## What to work on
Below are records; reproduce exactly the lines from the one that has "TEMS | N/A |" through the one that has "partial | N/A |", ends included, and nothing more.

## Information shown
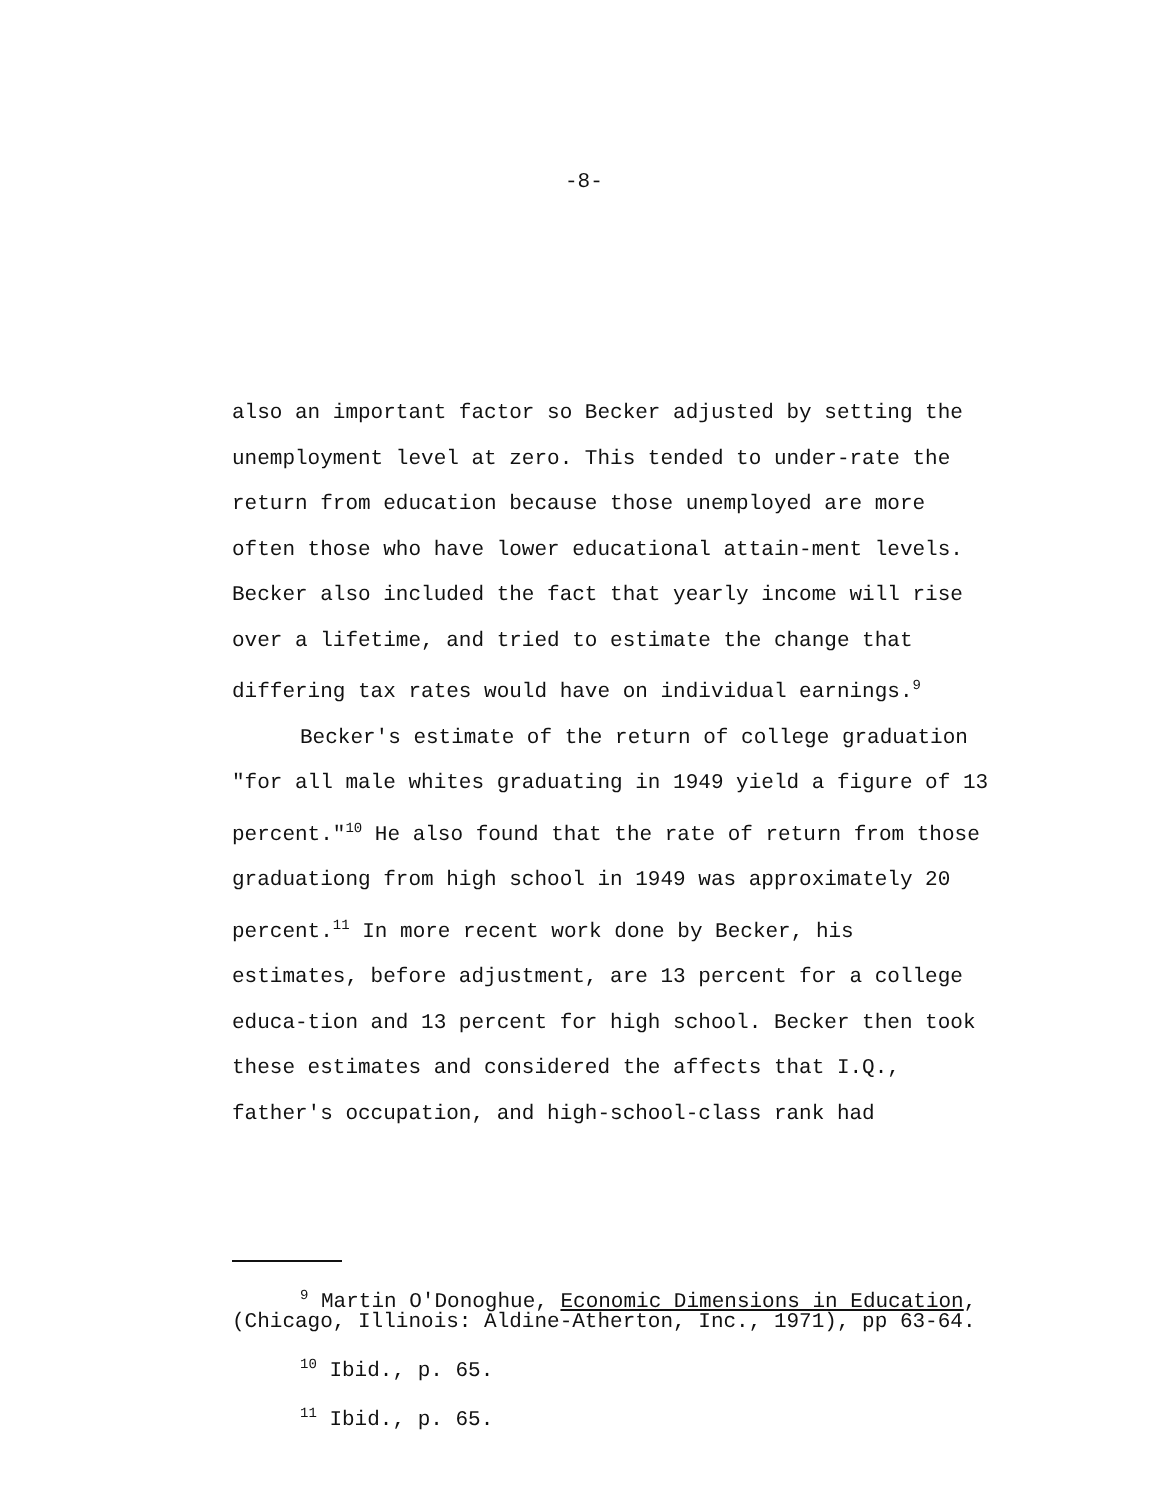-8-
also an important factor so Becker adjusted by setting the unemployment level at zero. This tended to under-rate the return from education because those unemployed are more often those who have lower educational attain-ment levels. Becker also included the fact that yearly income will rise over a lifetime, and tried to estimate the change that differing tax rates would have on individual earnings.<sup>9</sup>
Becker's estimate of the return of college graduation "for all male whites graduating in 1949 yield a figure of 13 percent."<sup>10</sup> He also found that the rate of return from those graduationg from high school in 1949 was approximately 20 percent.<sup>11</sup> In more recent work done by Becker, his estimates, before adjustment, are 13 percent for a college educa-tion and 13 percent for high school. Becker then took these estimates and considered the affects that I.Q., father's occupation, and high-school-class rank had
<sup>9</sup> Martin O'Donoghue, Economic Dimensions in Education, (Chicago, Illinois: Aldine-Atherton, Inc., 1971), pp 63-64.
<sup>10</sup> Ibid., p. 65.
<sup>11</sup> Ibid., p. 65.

* * *

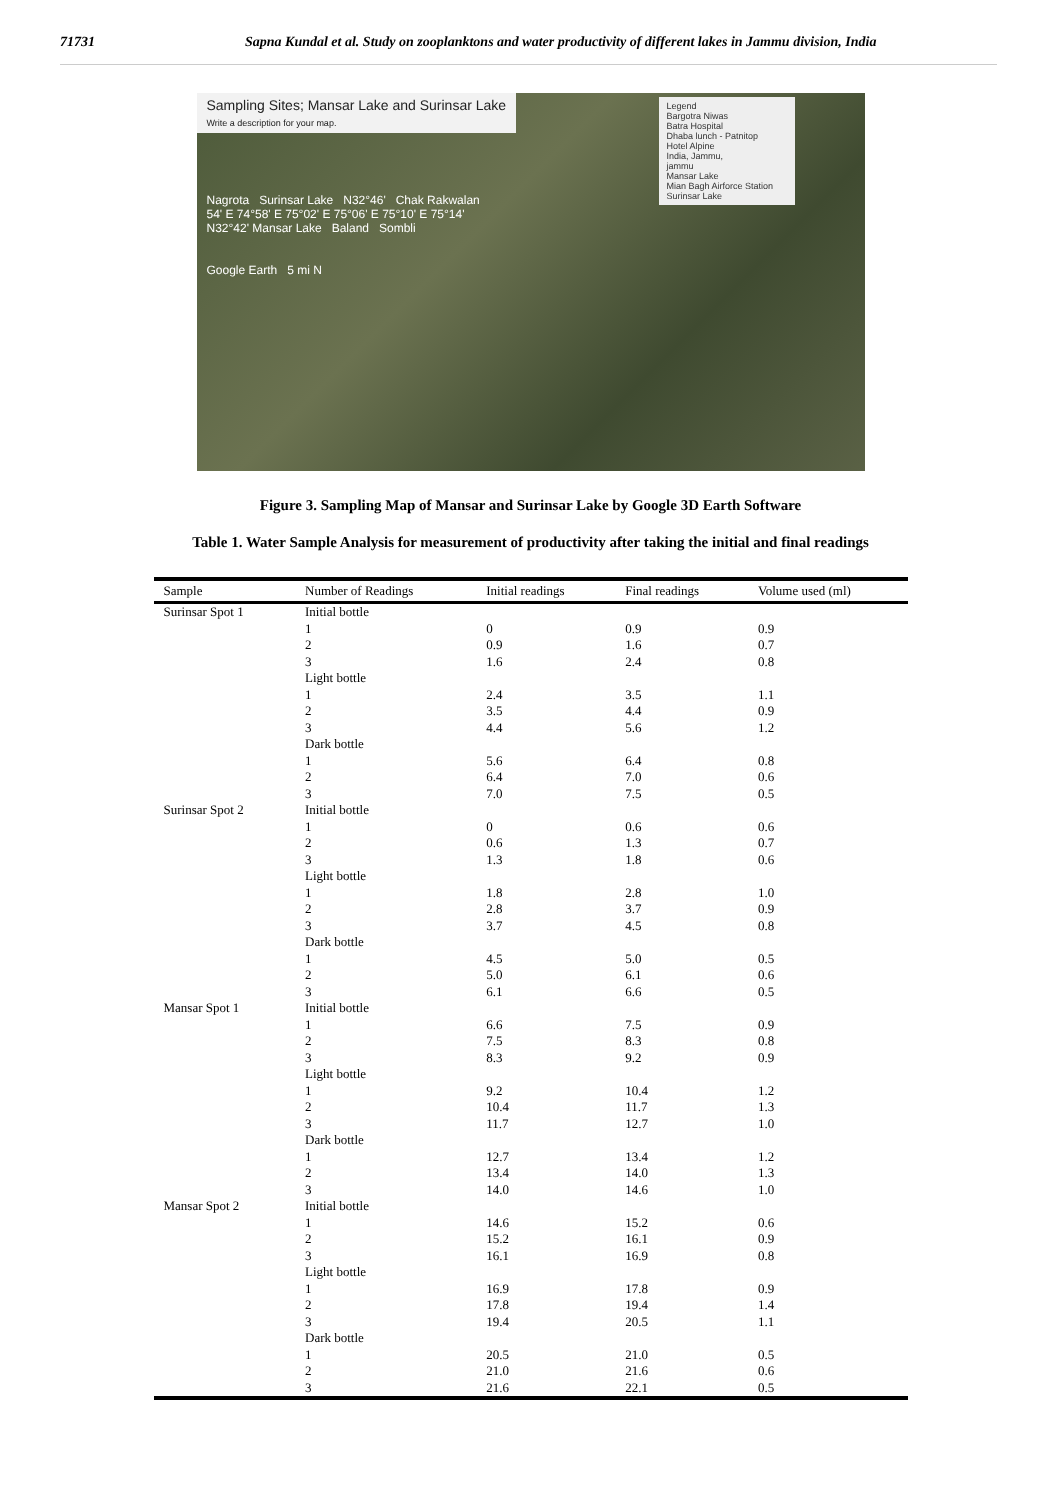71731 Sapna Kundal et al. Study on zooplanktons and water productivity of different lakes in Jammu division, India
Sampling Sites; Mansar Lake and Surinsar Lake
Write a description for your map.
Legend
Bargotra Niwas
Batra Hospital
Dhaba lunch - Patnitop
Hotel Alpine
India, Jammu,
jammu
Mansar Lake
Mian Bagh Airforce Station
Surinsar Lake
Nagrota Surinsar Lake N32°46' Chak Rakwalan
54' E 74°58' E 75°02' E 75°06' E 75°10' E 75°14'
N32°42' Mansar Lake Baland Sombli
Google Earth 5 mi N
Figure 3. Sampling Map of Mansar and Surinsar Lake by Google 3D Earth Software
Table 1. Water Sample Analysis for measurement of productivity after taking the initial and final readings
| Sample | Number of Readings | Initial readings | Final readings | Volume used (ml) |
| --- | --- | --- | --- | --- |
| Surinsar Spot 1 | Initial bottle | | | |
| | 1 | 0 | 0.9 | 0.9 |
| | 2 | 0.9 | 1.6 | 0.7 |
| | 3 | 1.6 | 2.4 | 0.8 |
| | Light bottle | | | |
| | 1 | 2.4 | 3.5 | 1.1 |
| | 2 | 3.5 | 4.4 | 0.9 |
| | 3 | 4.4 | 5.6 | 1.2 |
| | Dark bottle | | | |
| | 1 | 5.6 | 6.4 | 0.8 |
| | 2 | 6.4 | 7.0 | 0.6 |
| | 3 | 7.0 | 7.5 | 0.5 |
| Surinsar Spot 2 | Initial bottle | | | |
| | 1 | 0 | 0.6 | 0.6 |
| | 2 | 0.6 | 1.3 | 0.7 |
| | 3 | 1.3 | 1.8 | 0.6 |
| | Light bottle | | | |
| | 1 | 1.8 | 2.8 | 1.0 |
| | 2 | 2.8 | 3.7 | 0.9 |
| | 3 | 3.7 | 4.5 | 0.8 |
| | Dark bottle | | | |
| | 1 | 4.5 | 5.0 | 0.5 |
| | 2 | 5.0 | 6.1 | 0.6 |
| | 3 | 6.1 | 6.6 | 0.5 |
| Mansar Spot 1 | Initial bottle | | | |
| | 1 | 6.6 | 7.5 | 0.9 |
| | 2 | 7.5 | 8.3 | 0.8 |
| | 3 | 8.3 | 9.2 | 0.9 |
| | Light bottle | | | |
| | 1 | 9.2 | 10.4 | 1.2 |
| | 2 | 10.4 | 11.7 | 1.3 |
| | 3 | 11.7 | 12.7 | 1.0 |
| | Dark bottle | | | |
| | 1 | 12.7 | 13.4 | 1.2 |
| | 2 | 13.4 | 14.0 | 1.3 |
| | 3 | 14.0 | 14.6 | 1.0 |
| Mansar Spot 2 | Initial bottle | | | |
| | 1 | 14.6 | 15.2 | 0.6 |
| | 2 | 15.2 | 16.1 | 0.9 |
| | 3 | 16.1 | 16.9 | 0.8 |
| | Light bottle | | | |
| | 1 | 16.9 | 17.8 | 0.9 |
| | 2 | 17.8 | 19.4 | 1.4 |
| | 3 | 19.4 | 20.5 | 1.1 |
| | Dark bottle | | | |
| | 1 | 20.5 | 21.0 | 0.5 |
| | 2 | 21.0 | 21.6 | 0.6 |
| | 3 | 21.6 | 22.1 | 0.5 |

* * *

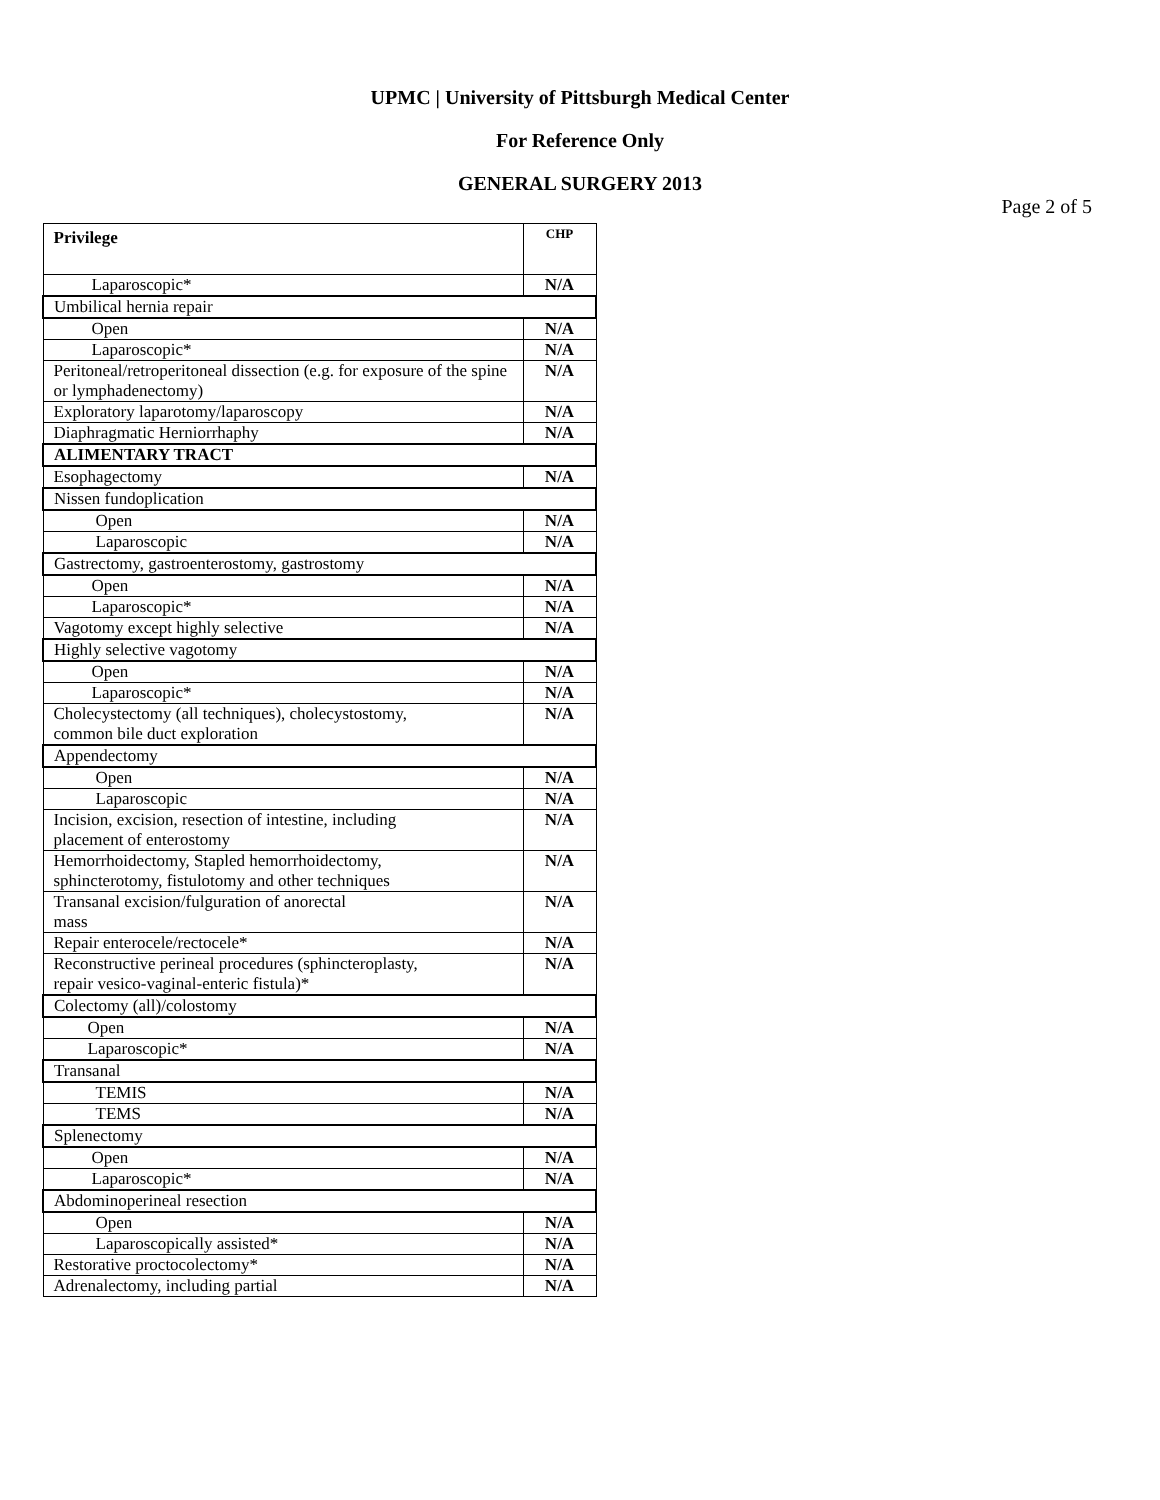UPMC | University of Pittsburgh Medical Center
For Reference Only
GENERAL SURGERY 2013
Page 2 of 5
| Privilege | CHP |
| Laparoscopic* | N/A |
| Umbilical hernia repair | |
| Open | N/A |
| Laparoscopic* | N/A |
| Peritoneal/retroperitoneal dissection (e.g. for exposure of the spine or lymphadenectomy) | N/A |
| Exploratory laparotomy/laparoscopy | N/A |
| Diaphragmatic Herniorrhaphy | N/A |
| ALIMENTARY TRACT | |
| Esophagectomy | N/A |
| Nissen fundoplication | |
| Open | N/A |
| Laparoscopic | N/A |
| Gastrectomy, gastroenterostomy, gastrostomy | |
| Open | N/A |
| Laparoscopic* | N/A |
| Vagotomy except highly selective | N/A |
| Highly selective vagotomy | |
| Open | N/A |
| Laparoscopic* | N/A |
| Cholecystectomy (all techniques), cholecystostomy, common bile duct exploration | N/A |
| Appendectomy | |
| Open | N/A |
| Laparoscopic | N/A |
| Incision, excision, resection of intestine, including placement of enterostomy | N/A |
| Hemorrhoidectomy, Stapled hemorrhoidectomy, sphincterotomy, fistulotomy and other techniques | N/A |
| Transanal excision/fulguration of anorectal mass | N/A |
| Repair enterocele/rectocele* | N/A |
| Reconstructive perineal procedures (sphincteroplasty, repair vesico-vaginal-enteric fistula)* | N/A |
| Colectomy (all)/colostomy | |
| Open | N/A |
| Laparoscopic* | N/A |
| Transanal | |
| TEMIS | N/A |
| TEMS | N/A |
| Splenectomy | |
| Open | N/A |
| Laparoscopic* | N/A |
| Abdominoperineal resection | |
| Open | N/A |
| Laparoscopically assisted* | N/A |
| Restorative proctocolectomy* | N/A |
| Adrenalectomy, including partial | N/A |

## Solution for this problem
| TEMS | N/A |
| Splenectomy | |
| Open | N/A |
| Laparoscopic* | N/A |
| Abdominoperineal resection | |
| Open | N/A |
| Laparoscopically assisted* | N/A |
| Restorative proctocolectomy* | N/A |
| Adrenalectomy, including partial | N/A |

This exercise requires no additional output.